**Assignment**
Leaving out the pictures, return each line of the entries from the first through the line with "совпадающих с набором символов '>'", and only those lines.

**Dataset**
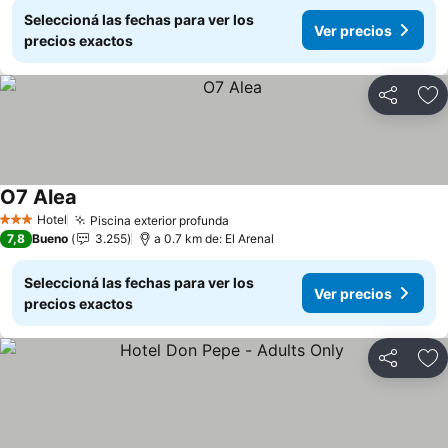
Seleccioná las fechas para ver los
Ver precios
precios exactos
Compartir
Añ
O7 Alea
Ver precios
Hotel
Piscina exterior profunda
Ver precios
3 Estrellas
7,8
Bueno
3.255
a 0.7 km de: El Arenal
Seleccioná las fechas para ver los
Ver precios
precios exactos
Compartir
Añ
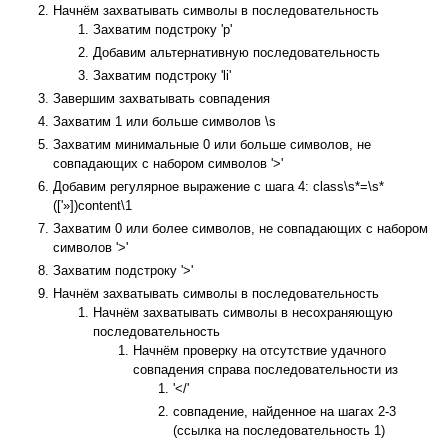
Начнём захватывать символы в последовательность
Захватим подстроку 'p'
Добавим альтернативную последовательность
Захватим подстроку 'li'
Завершим захватывать совпадения
Захватим 1 или больше символов \s
Захватим минимальные 0 или больше символов, не
совпадающих с набором символов '>'
Добавим регулярное выражение с шага 4: class\s*=\s*
(['»])content\1
Захватим 0 или более символов, не совпадающих с набором
символов '>'
Захватим подстроку '>'
Начнём захватывать символы в последовательность
Начнём захватывать символы в несохраняющую
последовательность
Начнём проверку на отсутствие удачного
совпадения справа последовательности из
'</'
совпадение, найденное на шагах 2-3
(ссылка на последовательность 1)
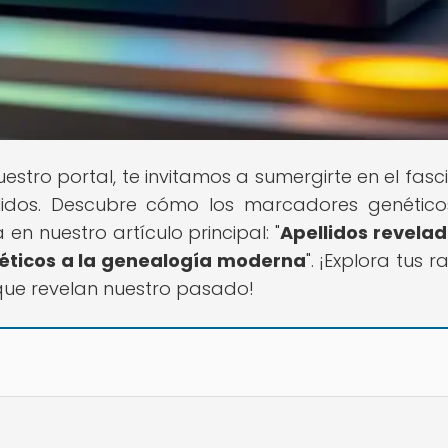
nuestro portal, te invitamos a sumergirte en el fasc
lidos. Descubre cómo los marcadores genétic
n nuestro artículo principal: "
Apellidos revelad
éticos a la genealogía moderna
". ¡Explora tus r
que revelan nuestro pasado!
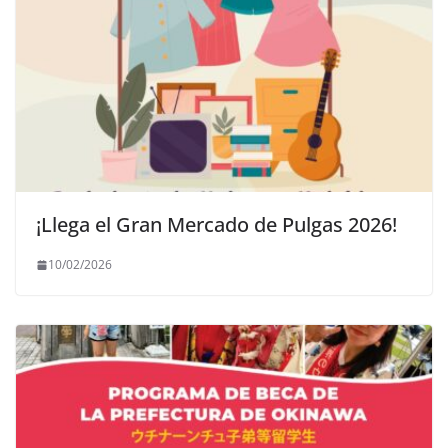
¡Llega el Gran Mercado de Pulgas 2026!
10/02/2026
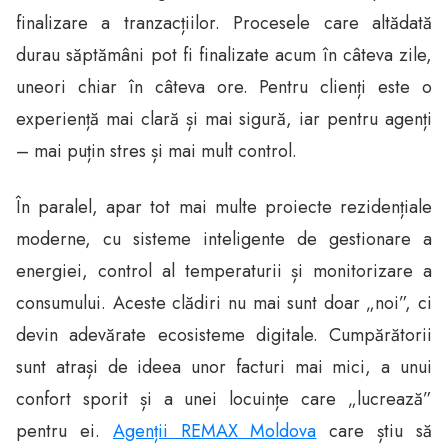
finalizare a tranzacțiilor. Procesele care altădată
durau săptămâni pot fi finalizate acum în câteva zile,
uneori chiar în câteva ore. Pentru clienți este o
experiență mai clară și mai sigură, iar pentru agenți
– mai puțin stres și mai mult control.
În paralel, apar tot mai multe proiecte rezidențiale
moderne, cu sisteme inteligente de gestionare a
energiei, control al temperaturii și monitorizare a
consumului. Aceste clădiri nu mai sunt doar „noi”, ci
devin adevărate ecosisteme digitale. Cumpărătorii
sunt atrași de ideea unor facturi mai mici, a unui
confort sporit și a unei locuințe care „lucrează”
pentru ei.
Agenții REMAX Moldova
care știu să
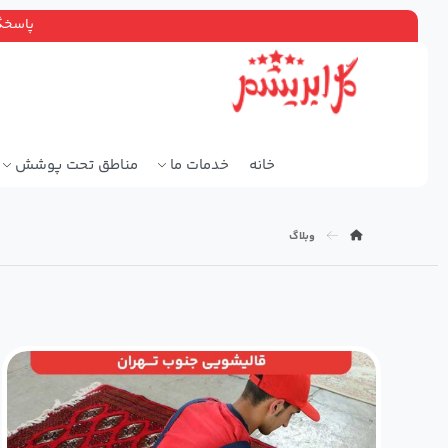
پاسخگویی ۲۴ ساعته، سرویس دهی سراسر ته
خانه
خدمات ما
مناطق تحت پوشش
وبلاگ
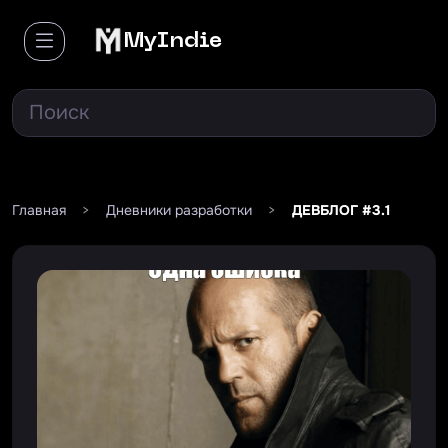
MyIndie
Главная
>
Дневники разработки
>
ДЕВБЛОГ #3.1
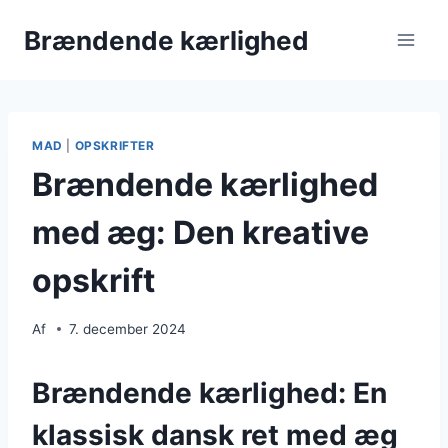
Fortsæt
Brændende kærlighed
til
indhold
MAD
|
OPSKRIFTER
Brændende kærlighed
med æg: Den kreative
opskrift
Af
7. december 2024
Brændende kærlighed: En
klassisk dansk ret med æg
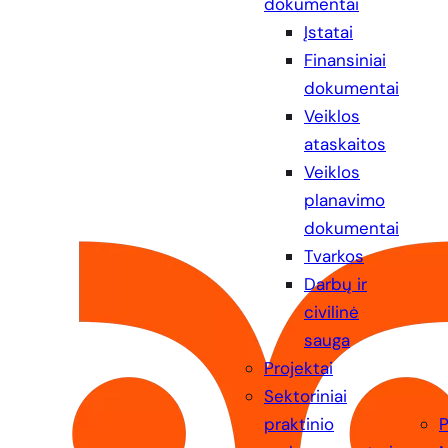
dokumentai
Įstatai
Finansiniai
dokumentai
Veiklos
ataskaitos
Veiklos
planavimo
dokumentai
Tvarkos
Darbų ir
civilinė
sauga
Projektai
Sektoriniai
praktinio
P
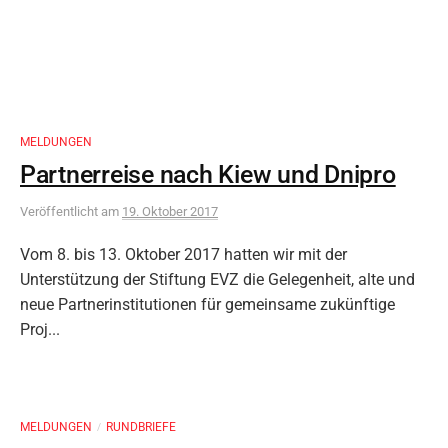
MELDUNGEN
Partnerreise nach Kiew und Dnipro
Veröffentlicht
am
19. Oktober 2017
Vom 8. bis 13. Oktober 2017 hatten wir mit der
Unterstützung der Stiftung EVZ die Gelegenheit, alte und
neue Partnerinstitutionen für gemeinsame zukünftige
Proj...
MELDUNGEN
RUNDBRIEFE
/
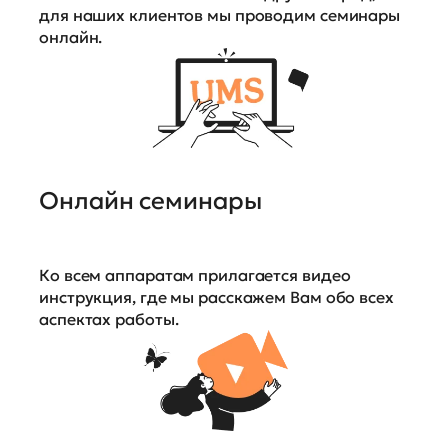
для наших клиентов мы проводим семинары
онлайн.
Онлайн семинары
Ко всем аппаратам прилагается видео
инструкция, где мы расскажем Вам обо всех
аспектах работы.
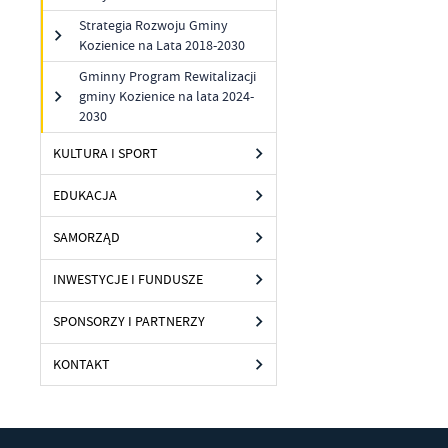
Ci
Strategia Rozwoju Gminy
Dz
Wi
Kozienice na Lata 2018-2030
na
zg
Gminny Program Rewitalizacji
fu
gminy Kozienice na lata 2024-
A
2030
An
Co
KULTURA I SPORT
Wi
in
po
EDUKACJA
wś
Wy
R
fu
SAMORZĄD
Dz
st
INWESTYCJE I FUNDUSZE
Pr
Wi
an
in
SPONSORZY I PARTNERZY
bę
po
KONTAKT
sp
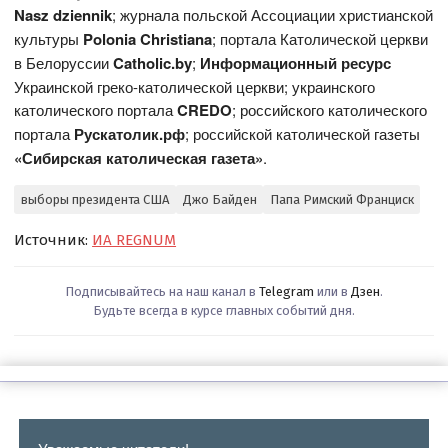
Nasz dziennik
; журнала польской Ассоциации христианской
культуры
Polonia Christiana
; портала Католической церкви
в Белоруссии
Catholic.by
;
Информационный ресурс
Украинской греко-католической церкви; украинского
католического портала
CREDO
; российского католического
портала
Рускатолик.рф
; российской католической газеты
«Сибирская католическая газета»
.
выборы президента США
Джо Байден
Папа Римский Франциск
Источник:
ИА REGNUM
Подписывайтесь на наш канал в
Telegram
или в
Дзен
.
Будьте всегда в курсе главных событий дня.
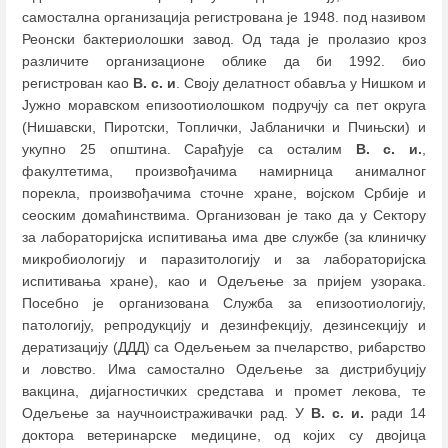
самостална организација регистрована је 1948. под називом
Реонски бактериолошки завод. Од тада је пролазио кроз
различите организационе облике да би 1992. био
регистрован као
В. с. и
. Своју делатност обавља у Нишком и
Јужно моравском епизоотиолошком подручју са пет округа
(Нишавски, Пиротски, Топлички, Јабланички и Пчињски) и
укупно 25 општина. Сарађује са осталим
В. с. и.
,
факултетима, произвођачима намирница анималног
порекла, произвођачима сточне хране, војском Србије и
сеоским домаћинствима. Организован је тако да у Сектору
за лабораторијска испитивања има две службе (за клиничку
микробиологију и паразитологију и за лабораторијска
испитивања хране), као и Одељење за пријем узорака.
Посебно је организована Служба за епизоотиологију,
патологију, репродукцију и дезинфекцију, дезинсекцију и
дератизацију (ДДД) са Одељењем за пчеларство, рибарство
и ловство. Има самостално Одељење за дистрибуцију
вакцина, дијагностичких средстава и промет лекова, те
Одељење за научноистраживачки рад. У
В. с. и.
ради 14
доктора ветеринарске медицине, од којих су двојица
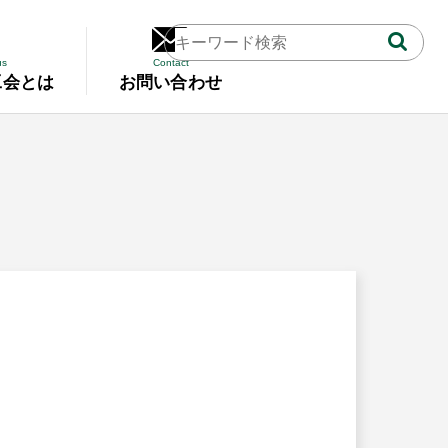
us
Contact
工会とは
お問い合わせ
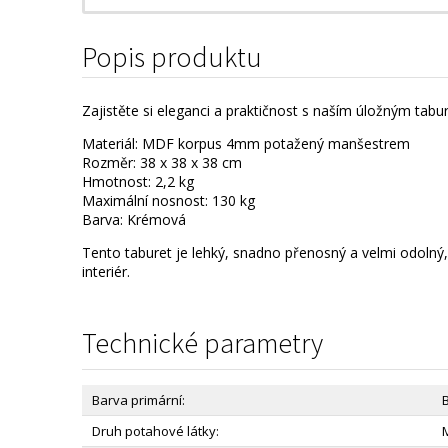
Popis produktu
Zajistěte si eleganci a praktičnost s naším úložným tabu
Materiál: MDF korpus 4mm potažený manšestrem
Rozměr: 38 x 38 x 38 cm
Hmotnost: 2,2 kg
Maximální nosnost: 130 kg
Barva: Krémová
Tento taburet je lehký, snadno přenosný a velmi odolný, c
interiér.
Technické parametry
Barva primární:
Druh potahové látky:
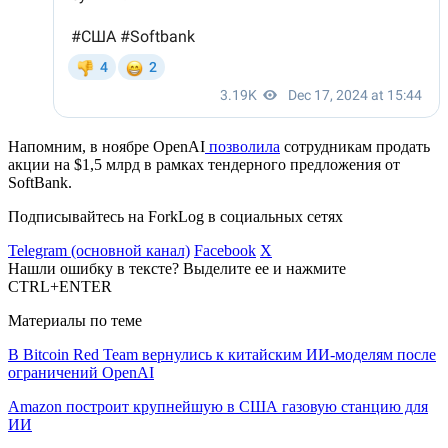
Напомним, в ноябре OpenAI
позволила
сотрудникам продать
акции на $1,5 млрд в рамках тендерного предложения от
SoftBank.
Подписывайтесь на ForkLog в социальных сетях
Telegram (основной канал)
Facebook
X
Нашли ошибку в тексте? Выделите ее и нажмите
CTRL+ENTER
Материалы по теме
В Bitcoin Red Team вернулись к китайским ИИ-моделям после
ограничений OpenAI
Amazon построит крупнейшую в США газовую станцию для
ИИ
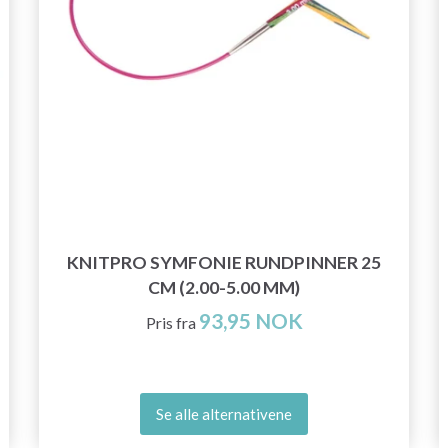
KNITPRO SYMFONIE RUNDPINNER 25
CM (2.00-5.00 MM)
93,95 NOK
Pris fra
Se alle alternativene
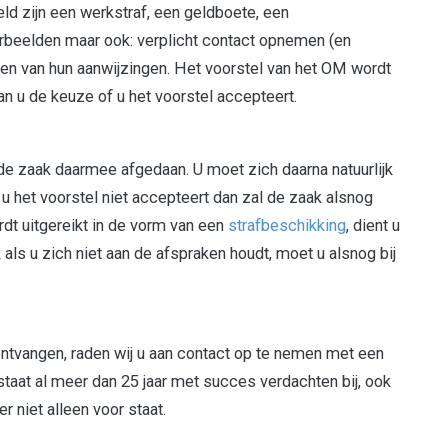
eld zijn een werkstraf, een geldboete, een
beelden maar ook: verplicht contact opnemen (en
en van hun aanwijzingen. Het voorstel van het OM wordt
an u de keuze of u het voorstel accepteert.
 de zaak daarmee afgedaan. U moet zich daarna natuurlijk
 u het voorstel niet accepteert dan zal de zaak alsnog
rdt uitgereikt in de vorm van een
strafbeschikking
, dient u
als u zich niet aan de afspraken houdt, moet u alsnog bij
ontvangen, raden wij u aan contact op te nemen met een
staat al meer dan 25 jaar met succes verdachten bij, ook
er niet alleen voor staat.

**Result below**
Seleccioná las fechas para ver los
Ver precios
precios exactos
Compartir
Añ
O7 Alea
Ver precios
Hotel
Piscina exterior profunda
Ver precios
3 Estrellas
7,8
Bueno
3.255
a 0.7 km de: El Arenal
Seleccioná las fechas para ver los
Ver precios
precios exactos
Compartir
Añ
Начнём захватывать символы в последовательность
Захватим подстроку 'p'
Добавим альтернативную последовательность
Захватим подстроку 'li'
Завершим захватывать совпадения
Захватим 1 или больше символов \s
Захватим минимальные 0 или больше символов, не
совпадающих с набором символов '>'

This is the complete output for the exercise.